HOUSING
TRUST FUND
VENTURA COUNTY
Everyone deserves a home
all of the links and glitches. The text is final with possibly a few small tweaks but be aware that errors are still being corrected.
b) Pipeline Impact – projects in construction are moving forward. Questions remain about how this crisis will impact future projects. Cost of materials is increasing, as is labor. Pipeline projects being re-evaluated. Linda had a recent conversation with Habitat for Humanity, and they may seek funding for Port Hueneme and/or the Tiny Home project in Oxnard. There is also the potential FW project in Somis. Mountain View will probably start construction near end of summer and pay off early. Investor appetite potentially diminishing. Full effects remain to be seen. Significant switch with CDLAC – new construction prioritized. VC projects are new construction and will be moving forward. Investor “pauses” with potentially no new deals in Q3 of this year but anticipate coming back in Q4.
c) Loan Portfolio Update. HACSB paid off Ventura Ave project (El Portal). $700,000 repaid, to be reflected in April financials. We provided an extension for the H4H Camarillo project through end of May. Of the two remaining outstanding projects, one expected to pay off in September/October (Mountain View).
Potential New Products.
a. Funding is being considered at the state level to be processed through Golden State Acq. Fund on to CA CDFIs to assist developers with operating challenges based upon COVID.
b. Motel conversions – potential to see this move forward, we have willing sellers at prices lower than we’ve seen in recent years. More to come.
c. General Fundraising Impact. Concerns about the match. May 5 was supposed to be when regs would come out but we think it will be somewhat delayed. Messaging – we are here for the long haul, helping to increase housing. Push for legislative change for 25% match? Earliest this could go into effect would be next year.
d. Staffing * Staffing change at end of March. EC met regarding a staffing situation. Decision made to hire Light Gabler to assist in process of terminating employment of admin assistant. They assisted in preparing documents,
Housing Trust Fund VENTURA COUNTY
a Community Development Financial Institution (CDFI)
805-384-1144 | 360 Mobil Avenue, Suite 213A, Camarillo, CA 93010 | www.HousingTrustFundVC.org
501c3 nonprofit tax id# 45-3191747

● ● ● ●

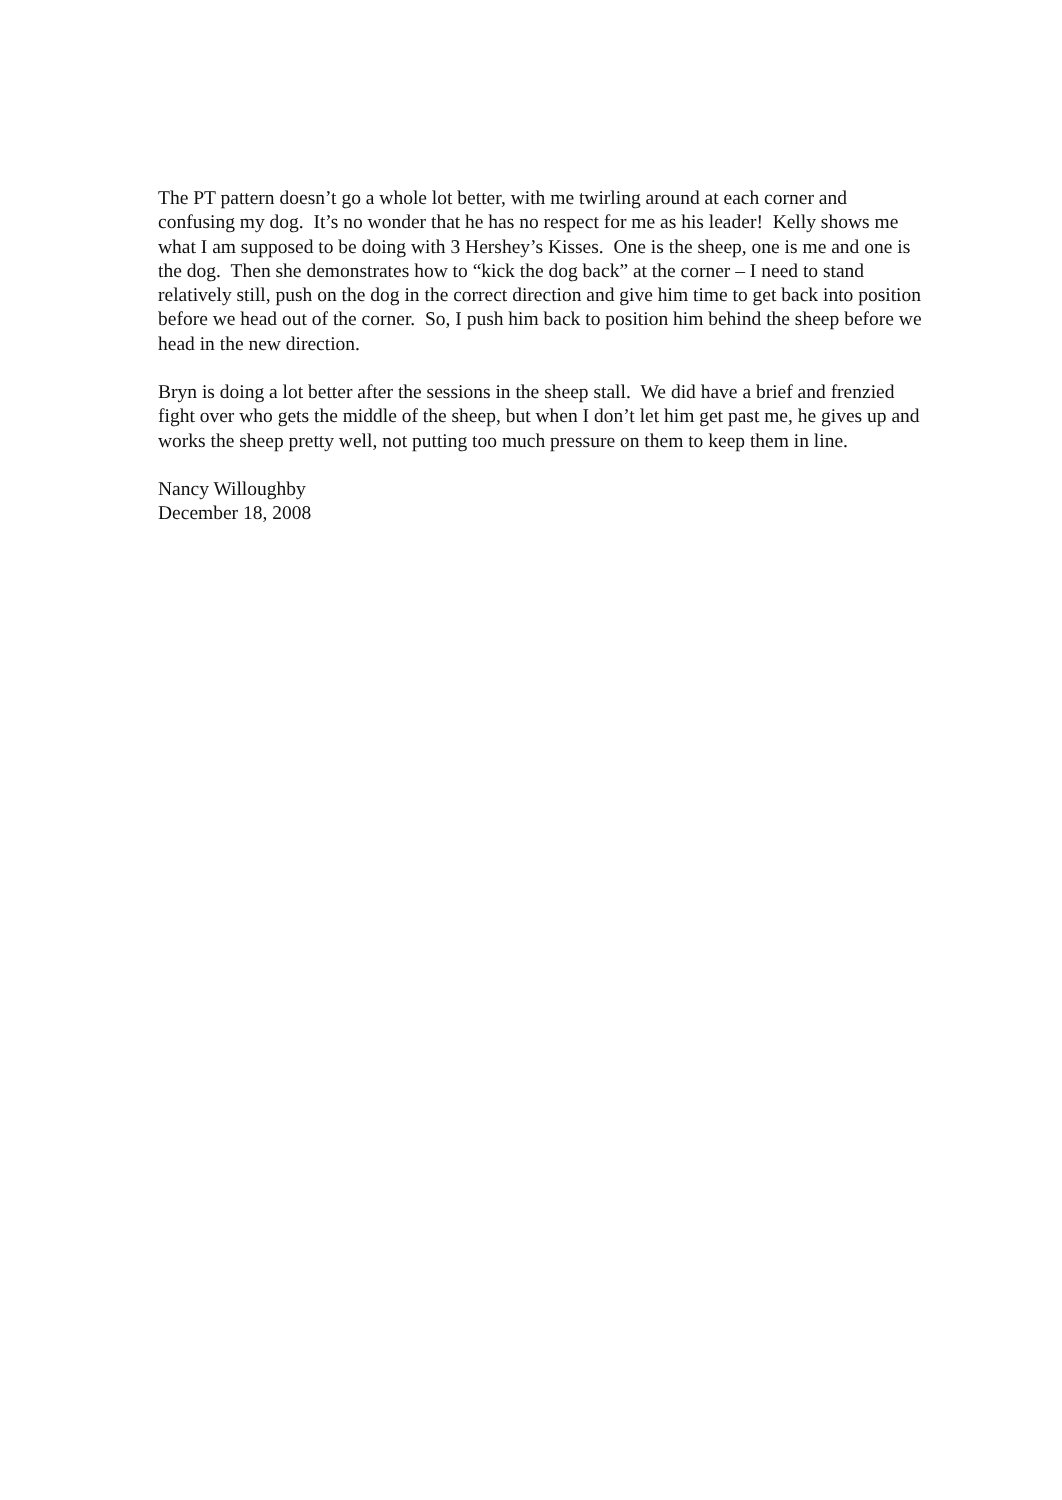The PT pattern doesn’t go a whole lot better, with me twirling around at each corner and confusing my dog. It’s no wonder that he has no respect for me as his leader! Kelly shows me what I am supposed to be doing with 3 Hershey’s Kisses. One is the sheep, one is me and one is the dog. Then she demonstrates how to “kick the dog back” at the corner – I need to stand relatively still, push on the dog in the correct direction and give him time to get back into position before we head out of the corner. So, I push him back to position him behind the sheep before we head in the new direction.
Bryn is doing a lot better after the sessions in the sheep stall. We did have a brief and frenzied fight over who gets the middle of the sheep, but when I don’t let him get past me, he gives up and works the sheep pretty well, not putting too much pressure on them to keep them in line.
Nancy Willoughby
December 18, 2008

● ● ● ●

● Problem statement
Reproduce each line in the listing above that mentions the string "have".

● The answer
b. Motel conversions – potential to see this move forward, we have willing sellers at prices lower than we’ve seen in recent years. More to come.
Bryn is doing a lot better after the sessions in the sheep stall. We did have a brief and frenzied fight over who gets the middle of the sheep, but when I don’t let him get past me, he gives up and works the sheep pretty well, not putting too much pressure on them to keep them in line.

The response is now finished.